The move will help balance the books of Asia's top refiner Sinopec, which has shouldered mounting losses by selling fuel at the regulated, below-market prices that Beijing maintains to avoid inflation and social unrest.
Its U.S.-listed shares had soared over 10% from the previous day's close.
China announced the immediate 500 yuan per ton increase in prices on Wednesday, and said it also planned to adjust "seriously low" natural gas prices for drivers and some industrial users in the near future.
Officials will hope the revenue rise will spur refiners to increase production and imports, heading off shortages that have caused queues, widespread rationing and at least one death, though the gap between local and global prices remains wide.
"It's better than nothing, but it will not yet change loss into profits," a refining industry source, who declined to be named told Reuters after the announcement.
The increase will boost gasoline prices by 9 percent and diesel by 10 percent, although rates are still only up by about two-thirds since early 2003. Crude oil prices have trebled since 2003, touching a new record at over $95 a barrel on Wednesday.
The increases are in line with Beijing's long term promise to free up prices of natural resources. But coming after a September pledge not to raise state-regulated prices this year, they were a surprising sign of concern over the fast-spreading shortages.
"Supply and demand contradictions, caused by the aggravation of the inverted price relationship between crude and domestic oil products, were getting more prominent daily," the National Development and Reform Commission said in a statement on its Web site (www.ndrc.gov.cn) announcing the price rise from Nov. 1.
"To ensure domestic oil product supplies, and encourage energy saving, the country has decided to raise oil prices."
Oil Demand Boost?
The pricing imbalance had pushed China into its worst fuel crisis in over two years, as tensions mounted between the government and its increasingly independent oil firms over who should pay for fuel subsidies, analysts said.

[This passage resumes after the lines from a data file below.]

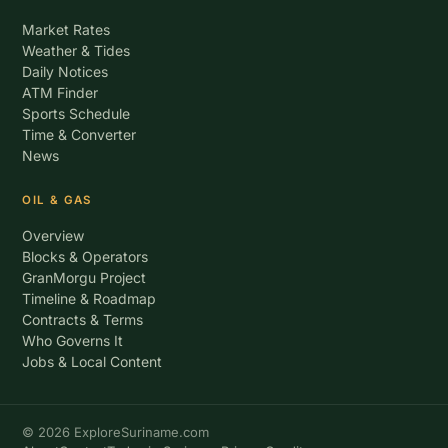
Market Rates
Weather & Tides
Daily Notices
ATM Finder
Sports Schedule
Time & Converter
News
OIL & GAS
Overview
Blocks & Operators
GranMorgu Project
Timeline & Roadmap
Contracts & Terms
Who Governs It
Jobs & Local Content
© 2026 ExploreSuriname.com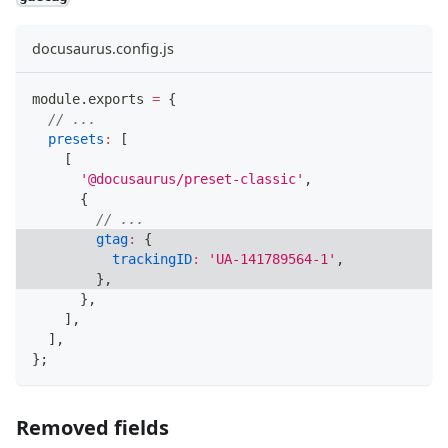
docusaurus.config.js
module
.
exports
=
{
// ...
presets
:
[
[
'@docusaurus/preset-classic'
,
{
// ...
gtag
:
{
trackingID
:
'UA-141789564-1'
,
}
,
}
,
]
,
]
,
}
;
Removed fields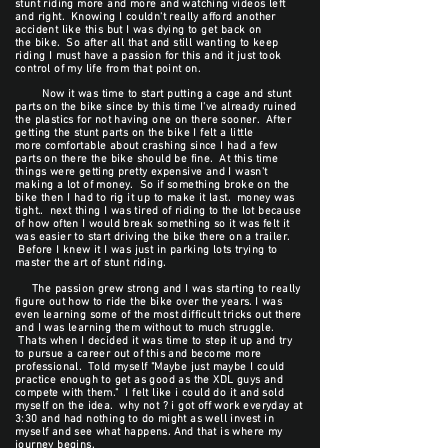
stunt riding more and more and watching videos left
and right. Knowing I couldn't really afford another
accident like this but I was dying to get back on
the bike. So after all that and still wanting to keep
riding I must have a passion for this and it just took
control of my life from that point on.
Now it was time to start putting a cage and stunt
parts on the bike since by this time I've already ruined
the plastics for not having one on there sooner. After
getting the stunt parts on the bike I felt a little
more comfortable about crashing since I had a few
parts on there the bike should be fine. At this time
things were getting pretty expensive and I wasn't
making a lot of money. So if something broke on the
bike then I had to rig it up to make it last. money was
tight.. next thing I was tired of riding to the lot because
of how often I would break something so it was felt it
was easier to start driving the bike there on a trailer.
Before I knew it I was just in parking lots trying to
master the art of stunt riding.
The passion grew strong and I was starting to really
figure out how to ride the bike over the years. I was
even learning some of the most difficult tricks out there
and I was learning them without to much struggle.
Thats when I decided it was time to step it up and try
to pursue a career out of this and become more
professional. Told myself "Maybe just maybe I could
practice enough to get as good as the XDL guys and
compete with them." I felt like i could do it and sold
myself on the idea. why not ? i got off work everyday at
3:30 and had nothing to do might as well invest in
myself and see what happens. And that is where my
journey begins.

Refiners cut back on loss-making processing despite requests from Beijing to guarantee supply. As a result, diesel shortages and rationing this week reached the capital and spread inland from the coastal provinces where they started over a month ago.
A man was even killed in fuel-strapped Henan during a brawl over queue jumping at a service station, police there said. The government explicitly said it expects security of supply in return for the price boost, which could mean an increase in consumption in the world's number two oil user.

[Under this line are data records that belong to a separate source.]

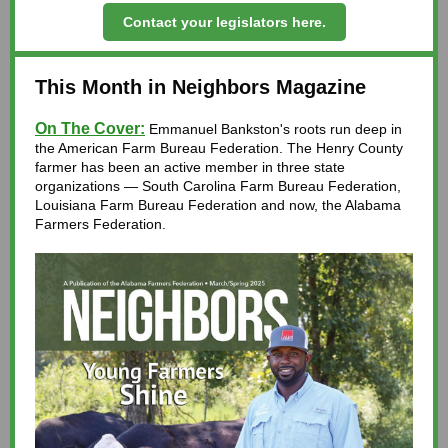
Contact your legislators here.
This Month in Neighbors Magazine
On The Cover:
Emmanuel Bankston's roots run deep in
the
American Farm Bureau Federation
. The Henry County
farmer has been an active member in three state
organizations —
South Carolina Farm Bureau Federation
,
Louisiana Farm Bureau Federation
and now, the Alabama
Farmers Federation.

"(Refiners) should increase oil product output, PetroChina and Sinopec should increase diesel imports and strictly control diesel exports," the Commission statement said.
In recent years, cheap fuel prices have helped support China's rapid growth in consumer demand, in turn stoking oil's price rally. But the impact on demand of Thursday's increase is hard to gauge.

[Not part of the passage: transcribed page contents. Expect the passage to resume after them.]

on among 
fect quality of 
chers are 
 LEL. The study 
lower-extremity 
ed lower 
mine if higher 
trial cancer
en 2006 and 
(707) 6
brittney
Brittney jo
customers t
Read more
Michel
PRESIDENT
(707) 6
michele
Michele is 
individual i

Past modest price rises have done little to dent use among the expanding middle and wealthy class of drivers.
Instead, they have sometimes had the opposite effect, analysts say, increasing estimates of oil usage by easing shortages, boosting the volume of fuel flowing to consumers.
"I don't see this having a significant impact on domestic demand because economic growth will continue to move ahead," said Julius Walker, oil market analyst at the Paris-based International Energy Agency.
Any demand hit may also be cushioned by support the announcement promised for worst hit groups, ranging from fishers and farmers to taxi drivers in cities.